Dr Ashli Stokes: "Rhetorics of Resilience: Communication, Foodways, and the Meaning of Appalachian Food"

Event date: 
Wednesday 17 November
Time: 
13:00
Ashli Stokes

An IASH Work-in-Progress seminar, delivered by Dr Ashli Stokes (Fulbright Distinguished Scholar 2021; University of North Carolina Charlotte):

Rhetorics of Resilience: Communication, Foodways, and the Meaning of Appalachian Food

Abstract:

Appalachia has long served as America’s scapegoat, lampooned as a symbol of Southern poverty and low educational levels and serving as the banjo playing, barefoot, overall-wearing, “trash food”-eating “Other” America. This presentation draws from a manuscript in progress that challenges these stereotypes through a rhetorical study of foodways. Rhetorically analyzing Appalachian foods provides a more nuanced understanding of contemporary Appalachia, able to look closer at how discussions about the region’s food sometimes perpetuate, as well as counter, stereotypes that an entire region is deficient. We first look at how scholars from a variety of disciplines use food as a lens to investigate regions and identities, outlining the contributions of the rhetorical approach. Appalachia’s long history of serving as a problematic cultural entity is then contextualized, including the legacy of the myths of Scots-Irish (Ulster Scots) settlement in privileging whiteness and masculinity. Drawing from examples generated through rhetorical fieldwork, the presentation then highlights how Appalachians use food to shape their identities and cultures while also tracing the continued circulation of certain perceptions. Research findings illustrate how the region is built on rhetorics of resilience that challenge, yet reify, some of the white narrative through three significant topics: the Scots-Irish frontier myth and its resistance to change, ingenuity amidst challenge, and sustained, but overlooked, diversity. Within this realm of resilience, we find a more complete story of Southern Appalachia, with its strengths and flaws on full display. Ultimately, using food to better understand the myths and realities of historical and contemporary Appalachian identities has implications for regionalism, nationalism, and globalism and is in line with the current direction of rhetorical scholarship that attends more closely to the structures that support whiteness.

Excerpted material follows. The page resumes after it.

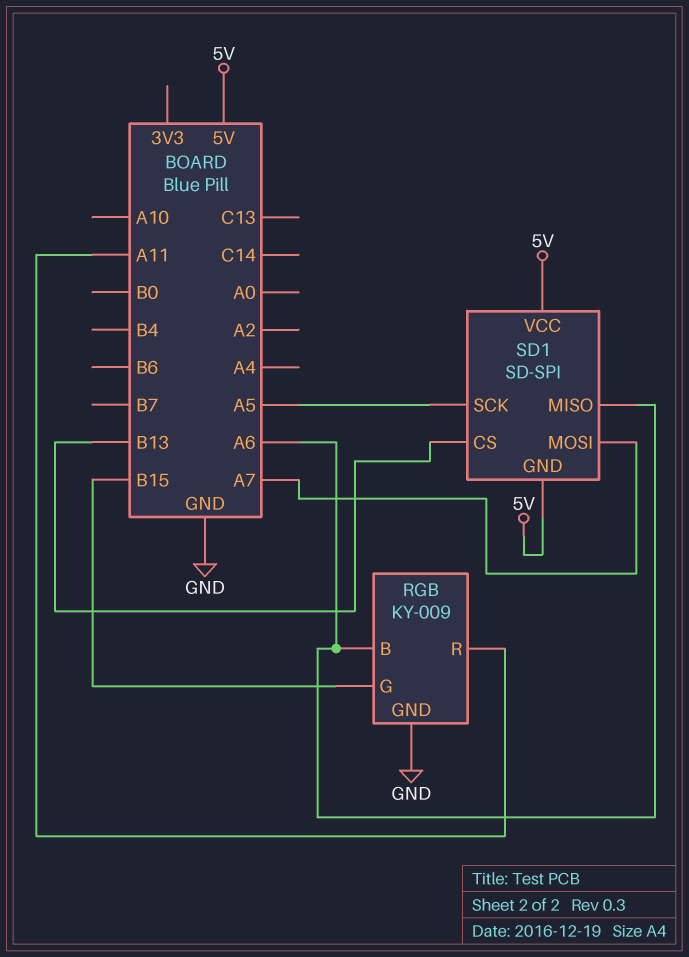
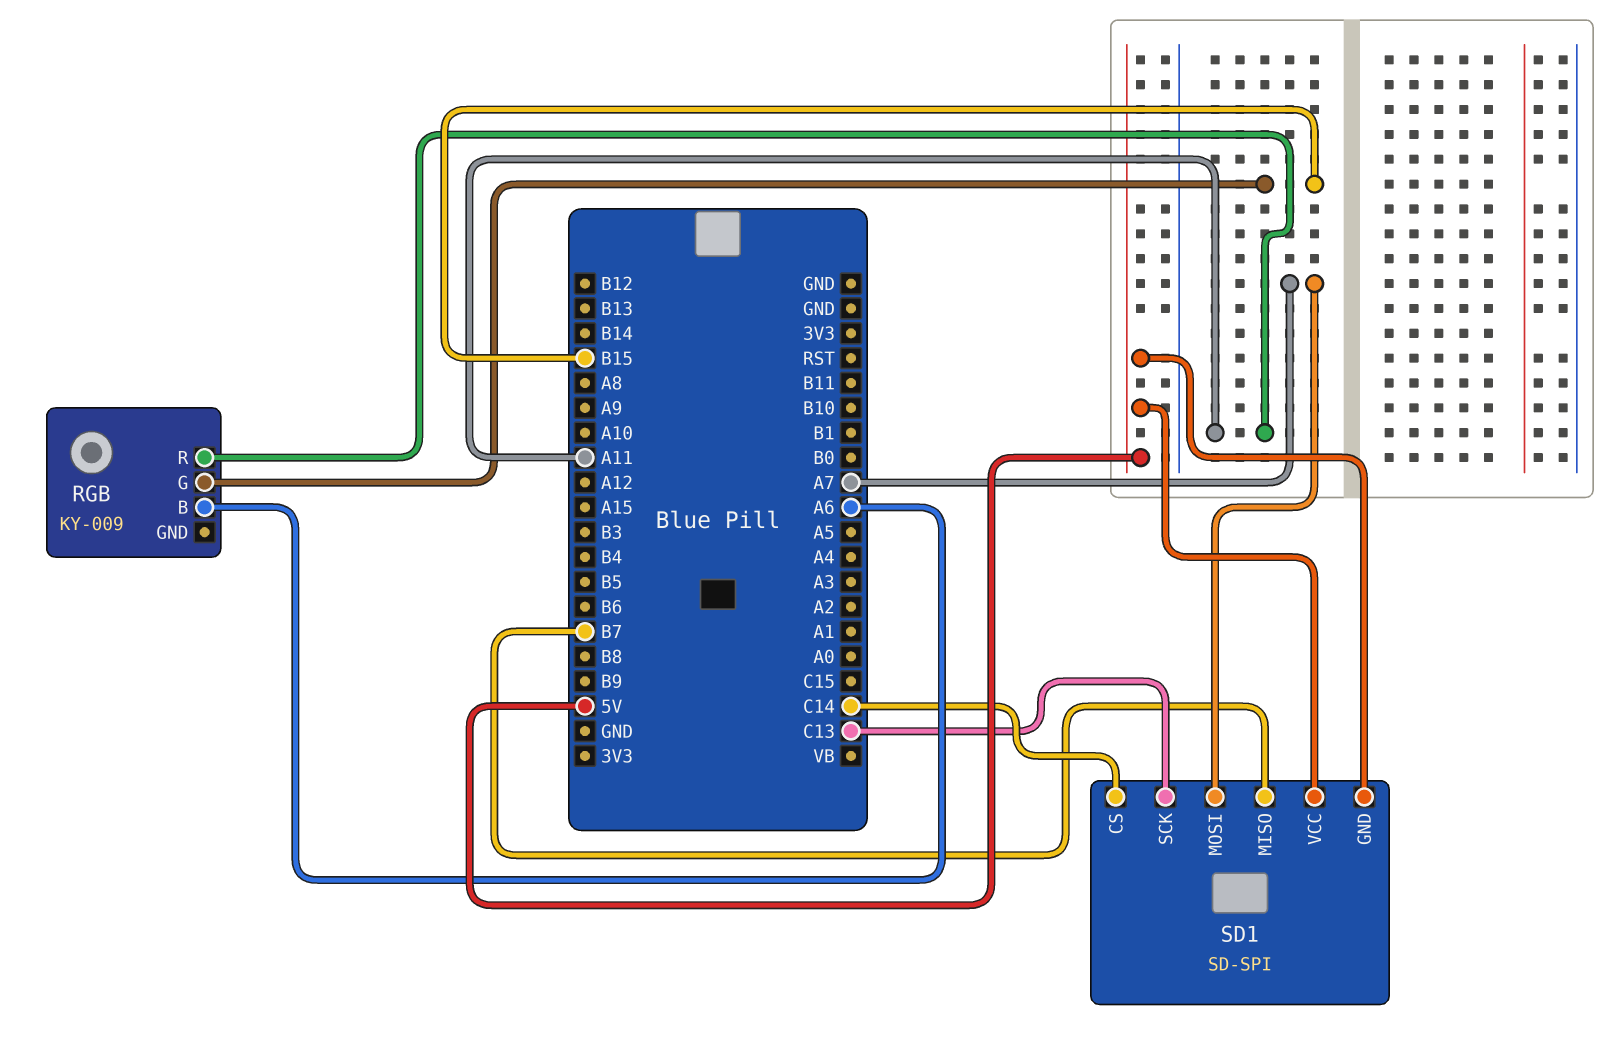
RGB pin GND: GND -> none
SD1 pin CS: B13 -> C14
SD1 pin MISO: A6 -> B7
SD1 pin SCK: A5 -> C13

This talk is based on work in progress for Rhetorics of Resilience: Interrogating Food and Identity in the Blue Ridge Mountains (with Dr. Wendy Atkins-Sayre; University of South Carolina Press, 2022).

Biography:

Dr Ashli Quesinberry Stokes (PhD, University of Georgia) is a Professor of Communication Studies and former Director of the Center for the Study of the New South at the University of North Carolina at Charlotte. She will begin the Fulbright Scotland Visiting Professorship at the University of Edinburgh in January 2021. Stokes’ research about communicating identity in the Southern food movement has been described as “a call to action.” She recently edited City Places, Country Spaces: Rhetorical Explorations of the Urban/Rural Divide (Peter Lang), and co-authored Consuming Identity: The Role of Food in Redefining the South with Wendy Atkins-Sayre (University of Mississippi Press)Her research exploring intersections between identity, activism, and regions has been featured in leading academic outlets such as the Southern Communication Journal, Public Relations Inquiry, Journal of Public Interest Communications, and Journal of Public Relations Research and includes four books, while she also contributes to local and national media, such as the Smithsonian/Zocalo Public Square, Academic Minute, NPR, and The Counter. Recipient of the National Communication Association Public Relations Division PRIDE Award for public relations pedagogy and the Janice Hocker Rushing Early Career Research Award from the Southern States Communication Association, Stokes has also received external funding from the North Carolina Humanities Council and other agencies to support her research. Stokes teaches courses on Southern foodways, rhetoric, and public advocacy.